Prológo

789 50 19
                                    




Alguns anos antes...

Fazia mais de um ano que meu namoro tinha acabado, quando liguei para meu grande amigo Will, desesperada.

Chegou tão rápido que, no mínimo, voou baixo em sua moto. Assim que entrou, me abraçou de forma terna e protetora, esvaecendo por um breve momento todo o medo que eu sentia. Ele não perguntou nada, apenas me conduziu carinhosamente ao sofá, deixando que chorasse em seus braços até adormecer.

Despertei desejando que tudo tivesse sido um pesadelo. Mas o sangue seco da pele esfolada, seguido da dor dilacerante nos joelhos, as manchas roxas dos braços, o lábio cortado, inchado, a dificuldade de falar - pelo estrangulamento e a ardência do tapa que levei daquelas mãos odiosas, eram mais que reais: eram visíveis.

Foi na boate Sexy Night, um lugar que sempre adorei me divertir, que tudo aconteceu. Há tempos não ouvíamos falar dele. Minha melhor amiga me incentivava a ter coragem, tentar levar uma vida normal, como tinha antes de me trancar em casa; só sair para trabalhar ou estudar, mesmo assim, acompanhada. Quando finalmente voltei a fazer as coisas que mais amava, o maldito surgiu do inferno, fedendo a álcool, maconha, maldade e ódio.

Estava na pista dançando, (outro prazer que aquele monstro me roubou) curtindo a batida da música e me sentindo livre, rodeada de amigos. Era a Festa do Sinal e meu vestido vermelho, curto e justo, sinalizava que eu apenas queria me divertir. Já tinha tentado voltar a namorar, mas todos eram estranhos demais, mandões demais, apertavam demais... Sentia-me sufocada, reprimida, manipulada.. então simplesmente desisti. "Antes só que mal acompanhada", não é assim o ditado?

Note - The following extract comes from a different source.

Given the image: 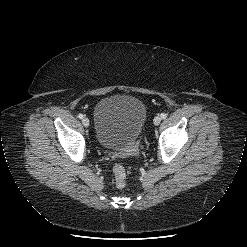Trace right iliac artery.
<instances>
[{"label":"right iliac artery","mask_w":247,"mask_h":247,"mask_svg":"<svg viewBox=\"0 0 247 247\" xmlns=\"http://www.w3.org/2000/svg\"><path fill=\"white\" fill-rule=\"evenodd\" d=\"M78 118H79V119H82V118H83V115H82V114H79V115H78Z\"/></svg>","instance_id":"1"}]
</instances>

Precisei ir ao banheiro e Paty (que antes, tinha dado uns amassos em dois morenaços ao mesmo tempo) estava no canto do bar, beijando uma loira linda. Assim que me viu, largou a moça para me acompanhar, mas garanti que podia ir sozinha. Acreditando que realmente estava tudo bem, lançou-me uma piscadela cúmplice, confirmando o quanto curtia o momento. Ela não dizia, mas por minha causa, deixou de sair para me fazer companhia - até morou comigo por um tempo.

Quando saí, senti mãos me apertando com força e jogando contra a parede. A pancada foi tão forte que fiquei tonta. Pisquei várias vezes tentando me reconectar ao mundo, mas não precisei enxergar para reconhecer quem havia usurpado minha liberdade. Seu corpo me manteve em cativeiro, enquanto uma mão apertava meu pescoço e a outra invadia minha calcinha por baixo do vestido. Sua boca imunda apossou-se da minha, que lutava para se manter fechada. Quanto mais eu lutava, mais apertava meu pescoço roubando-me todo ar. Não satisfeito com sua abordagem, mordeu meu lábio, trazendo a minha garganta o gosto metálico de sangue, da ferida que provocou. Depois de cuspir em meu rosto, lambeu minha orelha, antes de proferir as malditas palavras.

—"Sentiu saudades do seu macho minha putinha? Pensou que se livraria de mim? Que roupa é essa piranha? Mostrando tudo? Você nunca vai se livrar de mim, vadia! Não adianta se esconder. Vou te caçar e fazer contigo o que eu quiser GATINHA. Sou seu dono entendeu?"

Suas pupilas dilatadas e a dormência em minha boca, indicavam que usou cocaína também. Eu conhecia bem cada alteração e reação de seu corpo. Dois malditos anos até ser internado. Estava tão louco, que me soltou e bateu na própria cabeça com as mãos. Dizia coisas sem sentido.

Não sei de onde tirei forças. Apenas queria sair dali e me esconder no único lugar onde todas as minhas trancas seriam capazes de me proteger. Então dei uma joelhada nele e corri para fora da boate, desesperada, empurrando todos à minha frente. Cheguei do lado de fora sem olhar para trás; atravessei a rua sem olhar para os lados. Eu só queria sumir ou ter o poder da invisibilidade.